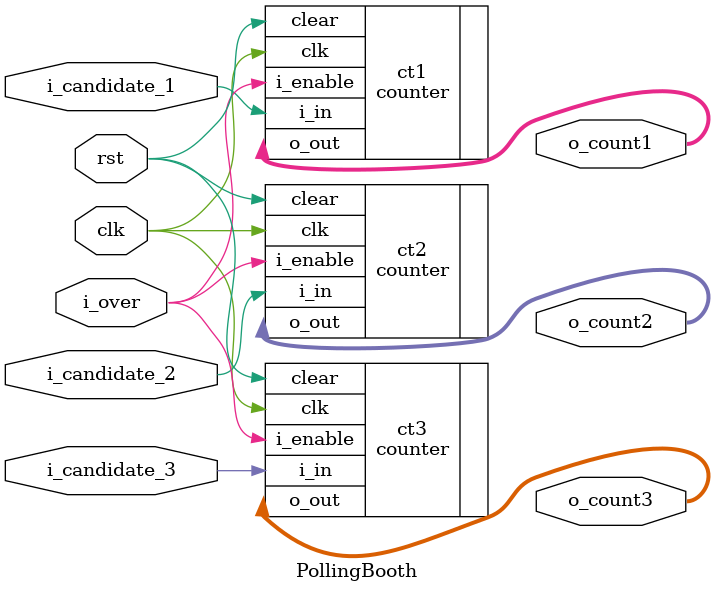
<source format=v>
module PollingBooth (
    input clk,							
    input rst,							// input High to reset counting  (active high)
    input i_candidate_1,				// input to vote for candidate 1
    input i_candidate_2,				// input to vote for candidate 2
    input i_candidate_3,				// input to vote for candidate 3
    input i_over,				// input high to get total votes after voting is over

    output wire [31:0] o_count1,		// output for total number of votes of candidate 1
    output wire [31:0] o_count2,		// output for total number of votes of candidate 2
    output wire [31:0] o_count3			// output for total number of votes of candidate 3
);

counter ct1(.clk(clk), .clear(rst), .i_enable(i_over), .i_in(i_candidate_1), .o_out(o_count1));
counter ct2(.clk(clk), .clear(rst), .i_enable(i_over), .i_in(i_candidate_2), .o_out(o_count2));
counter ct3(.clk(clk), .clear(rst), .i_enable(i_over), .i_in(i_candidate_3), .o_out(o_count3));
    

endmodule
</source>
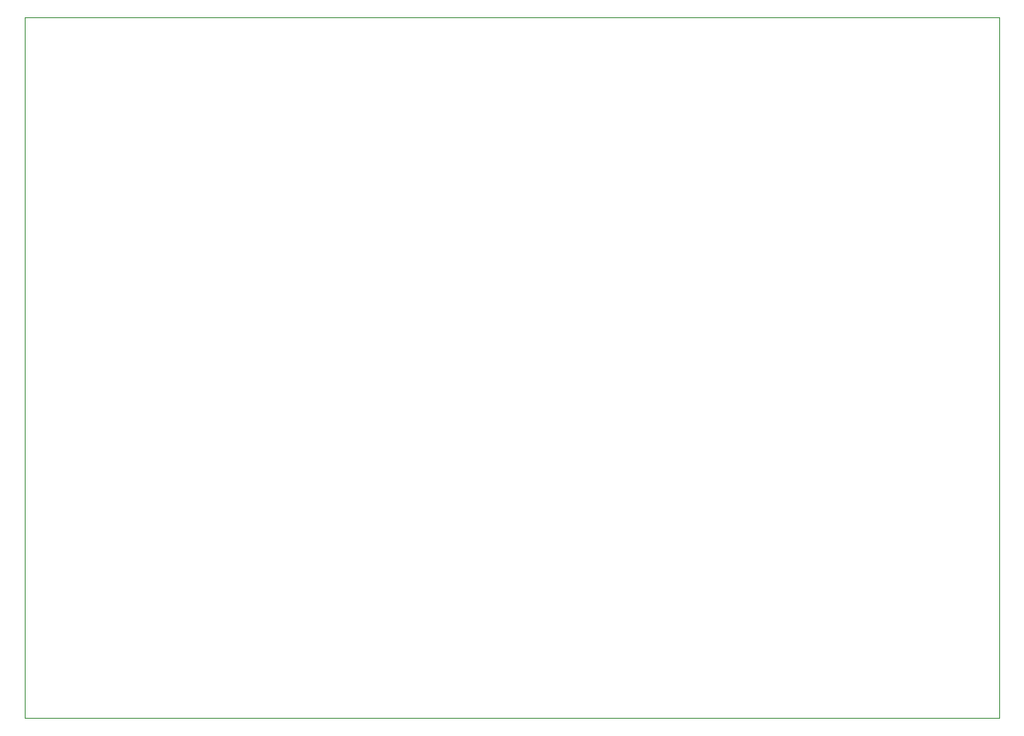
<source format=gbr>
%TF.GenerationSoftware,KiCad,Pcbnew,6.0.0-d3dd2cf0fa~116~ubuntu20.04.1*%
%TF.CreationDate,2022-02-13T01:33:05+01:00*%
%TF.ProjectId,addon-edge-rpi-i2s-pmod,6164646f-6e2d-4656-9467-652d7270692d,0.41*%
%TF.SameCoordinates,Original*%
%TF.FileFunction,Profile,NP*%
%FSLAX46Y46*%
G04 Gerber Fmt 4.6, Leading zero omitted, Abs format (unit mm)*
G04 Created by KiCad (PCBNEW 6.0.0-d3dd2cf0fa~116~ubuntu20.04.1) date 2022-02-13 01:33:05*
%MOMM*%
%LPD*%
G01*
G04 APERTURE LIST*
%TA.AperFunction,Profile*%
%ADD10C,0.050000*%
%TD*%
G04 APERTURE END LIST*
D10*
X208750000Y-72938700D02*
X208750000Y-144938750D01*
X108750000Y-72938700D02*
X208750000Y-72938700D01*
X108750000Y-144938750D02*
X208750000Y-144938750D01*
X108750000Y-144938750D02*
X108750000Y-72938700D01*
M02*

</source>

* _YOUR ASSIGNMENT_: Report the lines above that have the word "counter" in them.

* _RESULT OF THIS TASK_:
counter ct1(.clk(clk), .clear(rst), .i_enable(i_over), .i_in(i_candidate_1), .o_out(o_count1));
counter ct2(.clk(clk), .clear(rst), .i_enable(i_over), .i_in(i_candidate_2), .o_out(o_count2));
counter ct3(.clk(clk), .clear(rst), .i_enable(i_over), .i_in(i_candidate_3), .o_out(o_count3));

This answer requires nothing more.